Retype the data below verbatim; pictures do not belong in the copy.

----- Dataset records -----

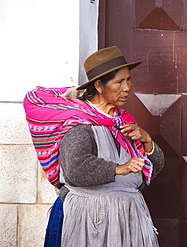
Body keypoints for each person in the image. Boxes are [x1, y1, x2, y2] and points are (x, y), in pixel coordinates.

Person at [24, 46, 164, 246]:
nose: (127, 88)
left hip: (128, 218)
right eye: (119, 82)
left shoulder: (122, 122)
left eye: (129, 79)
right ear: (99, 86)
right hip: (91, 221)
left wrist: (148, 141)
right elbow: (75, 169)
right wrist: (118, 168)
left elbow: (151, 169)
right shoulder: (80, 124)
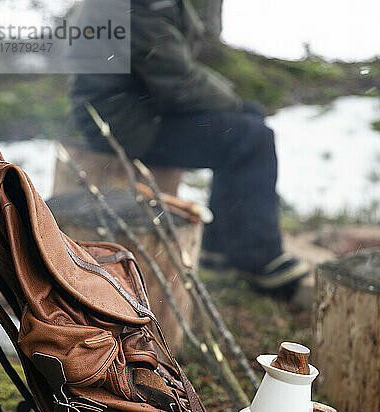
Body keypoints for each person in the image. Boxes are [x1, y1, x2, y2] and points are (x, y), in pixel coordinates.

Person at [71, 0, 309, 295]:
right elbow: (176, 80)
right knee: (250, 136)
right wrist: (234, 102)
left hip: (134, 107)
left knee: (247, 125)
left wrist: (235, 106)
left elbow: (172, 69)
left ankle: (220, 250)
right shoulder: (140, 6)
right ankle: (256, 259)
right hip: (124, 122)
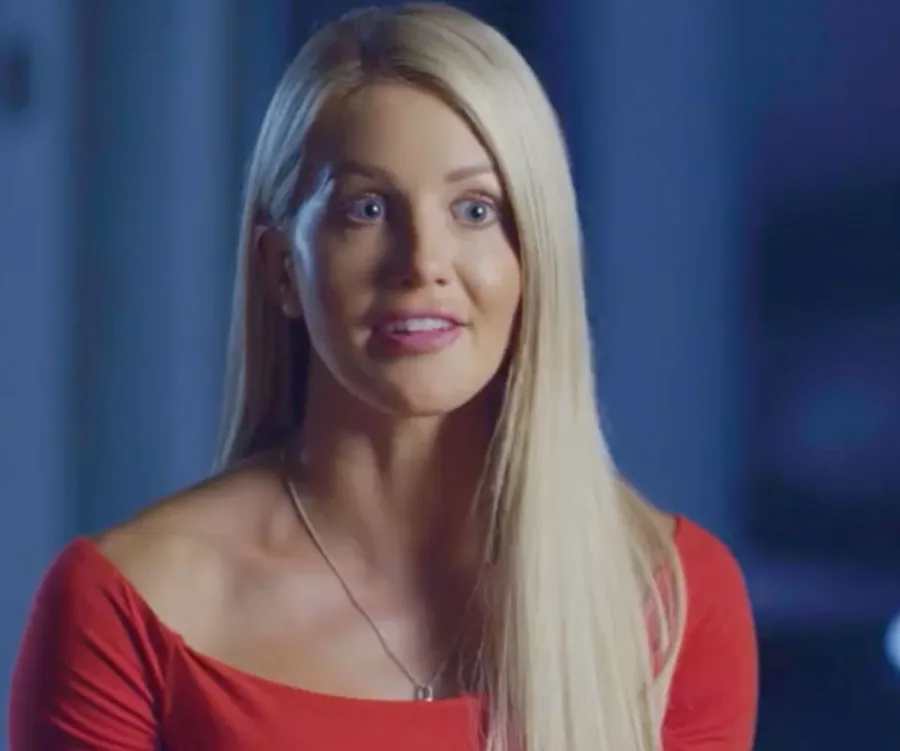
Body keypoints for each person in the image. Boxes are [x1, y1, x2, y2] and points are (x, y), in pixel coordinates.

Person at [8, 4, 757, 750]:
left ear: (536, 256)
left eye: (475, 208)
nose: (423, 261)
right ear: (280, 270)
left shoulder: (673, 602)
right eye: (366, 209)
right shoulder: (126, 605)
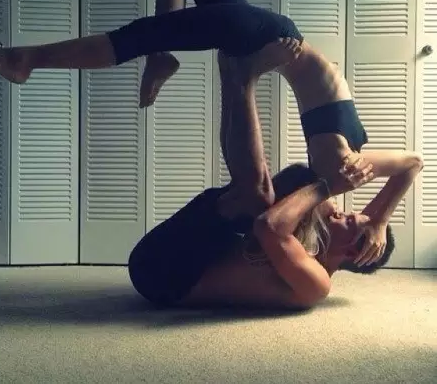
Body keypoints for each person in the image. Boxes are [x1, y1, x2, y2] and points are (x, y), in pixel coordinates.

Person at [0, 0, 424, 266]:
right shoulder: (348, 170)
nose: (352, 216)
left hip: (258, 40)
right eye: (361, 219)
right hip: (273, 37)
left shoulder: (326, 182)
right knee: (155, 8)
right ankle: (48, 59)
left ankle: (39, 58)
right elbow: (413, 163)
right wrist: (380, 220)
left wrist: (360, 224)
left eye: (355, 228)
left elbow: (272, 216)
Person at [127, 54, 395, 309]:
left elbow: (268, 226)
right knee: (292, 180)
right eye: (351, 214)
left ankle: (245, 77)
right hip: (196, 247)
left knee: (258, 195)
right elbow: (411, 163)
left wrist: (328, 187)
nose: (344, 213)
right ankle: (231, 67)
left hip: (163, 275)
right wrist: (378, 219)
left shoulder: (317, 284)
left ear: (352, 252)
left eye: (350, 222)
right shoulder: (316, 236)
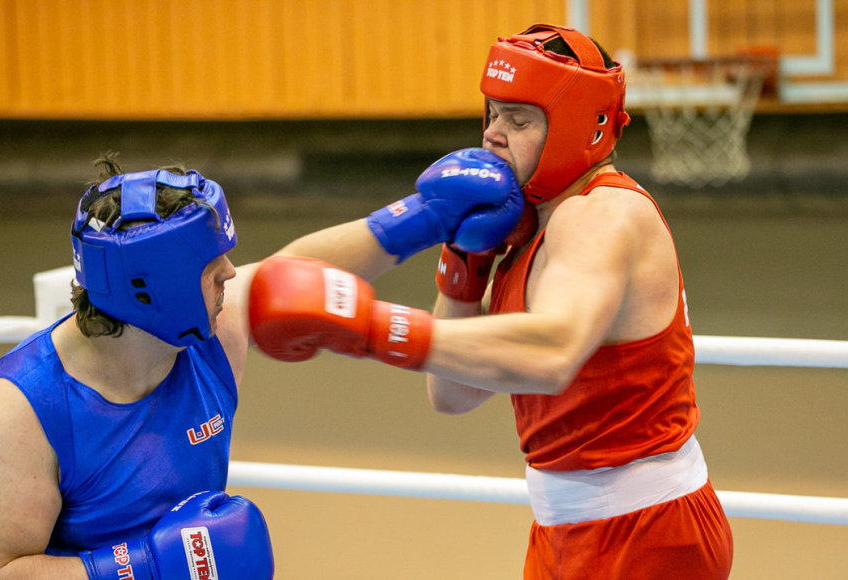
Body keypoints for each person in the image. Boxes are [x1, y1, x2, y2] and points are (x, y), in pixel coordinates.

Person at [247, 24, 733, 579]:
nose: (495, 135)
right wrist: (464, 270)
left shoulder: (600, 215)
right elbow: (452, 393)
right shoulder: (528, 225)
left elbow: (552, 354)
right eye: (494, 114)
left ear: (581, 127)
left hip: (644, 528)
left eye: (519, 120)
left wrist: (374, 328)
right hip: (568, 526)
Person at [0, 148, 525, 579]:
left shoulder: (205, 333)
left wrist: (425, 216)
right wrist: (145, 565)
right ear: (150, 289)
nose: (230, 274)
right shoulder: (18, 414)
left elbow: (293, 275)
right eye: (210, 265)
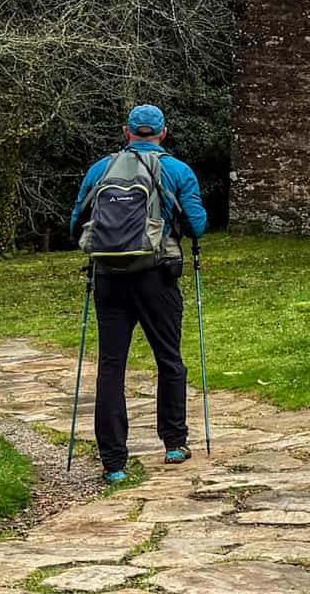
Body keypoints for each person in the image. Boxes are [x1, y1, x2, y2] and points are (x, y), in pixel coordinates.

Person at [71, 104, 206, 483]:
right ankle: (174, 443)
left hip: (109, 278)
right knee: (169, 358)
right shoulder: (178, 171)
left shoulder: (102, 169)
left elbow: (75, 223)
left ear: (126, 133)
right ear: (163, 133)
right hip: (157, 276)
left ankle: (114, 464)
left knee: (111, 367)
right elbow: (197, 225)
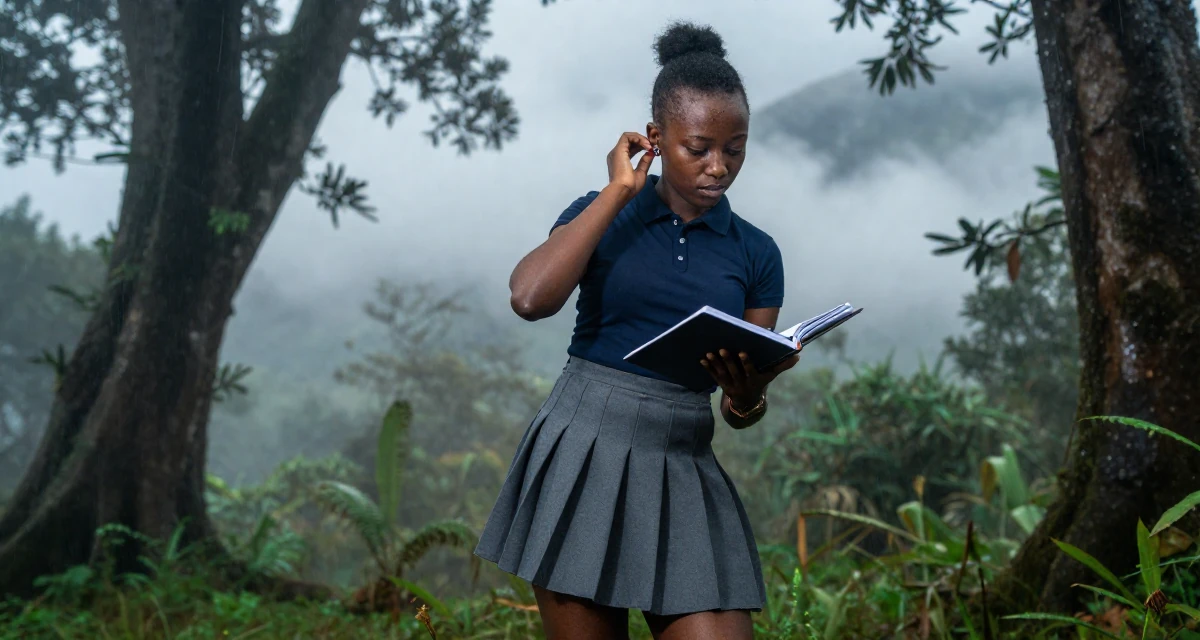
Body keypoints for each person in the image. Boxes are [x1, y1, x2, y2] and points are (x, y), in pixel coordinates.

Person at [473, 20, 800, 640]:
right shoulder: (601, 213)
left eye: (735, 149)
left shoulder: (758, 253)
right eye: (698, 147)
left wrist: (749, 391)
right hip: (584, 451)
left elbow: (741, 409)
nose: (719, 166)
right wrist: (617, 191)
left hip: (684, 460)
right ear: (655, 137)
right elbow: (529, 297)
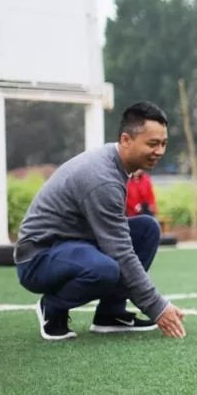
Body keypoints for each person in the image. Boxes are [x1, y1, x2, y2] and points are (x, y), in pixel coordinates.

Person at [13, 101, 187, 341]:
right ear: (126, 140)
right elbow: (120, 251)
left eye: (163, 143)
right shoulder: (101, 178)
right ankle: (52, 308)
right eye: (152, 143)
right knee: (105, 269)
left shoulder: (115, 163)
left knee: (147, 229)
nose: (159, 151)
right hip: (38, 257)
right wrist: (157, 307)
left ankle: (111, 314)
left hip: (73, 244)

-----

[Written answer]
Body keypoints for each person in the image. Boxes are [x1, y1, x2, y2] and points are (x, y), in pixel coordinates.

Person at [24, 46, 164, 246]:
nose: (127, 88)
left hip: (128, 218)
right eye: (119, 82)
left shoulder: (122, 122)
left eye: (129, 79)
right ear: (99, 86)
right hip: (91, 221)
left wrist: (148, 141)
right elbow: (75, 169)
right wrist: (118, 168)
left elbow: (151, 169)
right shoulder: (80, 124)
Body keypoints for each person in the image. Boxes are [x1, y1, x2, y2] and points are (x, y), in pixel coordinates.

Person at [71, 0, 309, 295]:
right elbow: (176, 80)
right knee: (250, 136)
right wrist: (234, 102)
left hip: (134, 107)
left knee: (247, 125)
left wrist: (235, 106)
left elbow: (172, 69)
left ankle: (220, 250)
right shoulder: (140, 6)
right ankle: (256, 259)
right hip: (124, 122)
Body keypoints for each person in the image. Boxes are [x1, y1, x2, y2] and points are (x, y), in pixel coordinates.

Person at [8, 4, 757, 750]:
left ear: (536, 256)
left eye: (475, 208)
nose: (423, 261)
right ear: (280, 270)
left shoulder: (673, 602)
right eye: (366, 209)
right shoulder: (126, 605)
Body keypoints for each person in the image. Boxes are [x1, y1, x2, y2] and points are (x, y), in pixel coordinates.

Person at [0, 0, 424, 266]:
right shoulder: (348, 170)
nose: (352, 216)
left hip: (258, 40)
right eye: (361, 219)
right hip: (273, 37)
left shoulder: (326, 182)
right knee: (155, 8)
right ankle: (48, 59)
left ankle: (39, 58)
right elbow: (413, 163)
right wrist: (380, 220)
left wrist: (360, 224)
left eye: (355, 228)
left elbow: (272, 216)
Person at [127, 54, 395, 309]:
left elbow: (268, 226)
right knee: (292, 180)
right eye: (351, 214)
left ankle: (245, 77)
right hip: (196, 247)
left knee: (258, 195)
right elbow: (411, 163)
left wrist: (328, 187)
nose: (344, 213)
right ankle: (231, 67)
left hip: (163, 275)
right wrist: (378, 219)
left shoulder: (317, 284)
left ear: (352, 252)
left eye: (350, 222)
right shoulder: (316, 236)
Body keypoints for each person in the image. Boxes are [x1, y1, x2, y2] and points are (x, y), in pixel coordinates.

Person at [247, 24, 733, 579]:
nose: (495, 135)
right wrist: (464, 270)
left shoulder: (600, 215)
right elbow: (452, 393)
right shoulder: (528, 225)
left elbow: (552, 354)
right eye: (494, 114)
left ear: (581, 127)
left hip: (644, 528)
left eye: (519, 120)
left wrist: (374, 328)
right hip: (568, 526)
Person at [0, 148, 525, 579]:
left shoulder: (205, 333)
left wrist: (425, 216)
right wrist: (145, 565)
right ear: (150, 289)
nose: (230, 274)
right shoulder: (18, 414)
left elbow: (293, 275)
right eye: (210, 265)
Body keypoints for each person in the image. Boxes are [x1, y1, x2, y2] and points are (x, y), in pixel coordinates.

Person at [71, 104, 206, 483]:
right ankle: (174, 443)
left hip: (109, 278)
right knee: (169, 358)
right shoulder: (178, 171)
left shoulder: (102, 169)
left elbow: (75, 223)
left ear: (126, 133)
right ear: (163, 133)
right hip: (157, 276)
left ankle: (114, 464)
left knee: (111, 367)
right elbow: (197, 225)
Body keypoints for each person in the image. Boxes are [x1, y1, x2, y2] and points are (x, y), in pixel coordinates.

Person at [473, 20, 800, 640]:
right shoulder: (601, 213)
left eye: (735, 149)
left shoulder: (758, 253)
right eye: (698, 147)
left wrist: (749, 391)
right hip: (584, 451)
left elbow: (741, 409)
nose: (719, 166)
right wrist: (617, 191)
left hip: (684, 460)
right ear: (655, 137)
right elbow: (529, 297)
Body keypoints for each person in the image. Boxes are [x1, y1, x2, y2] and points are (x, y), in pixel coordinates.

Person at [13, 101, 187, 341]:
right ear: (126, 140)
right elbow: (120, 251)
left eye: (163, 143)
right shoulder: (101, 178)
right ankle: (52, 308)
right eye: (152, 143)
right knee: (105, 269)
left shoulder: (115, 163)
left knee: (147, 229)
nose: (159, 151)
right hip: (38, 257)
right wrist: (157, 307)
left ankle: (111, 314)
left hip: (73, 244)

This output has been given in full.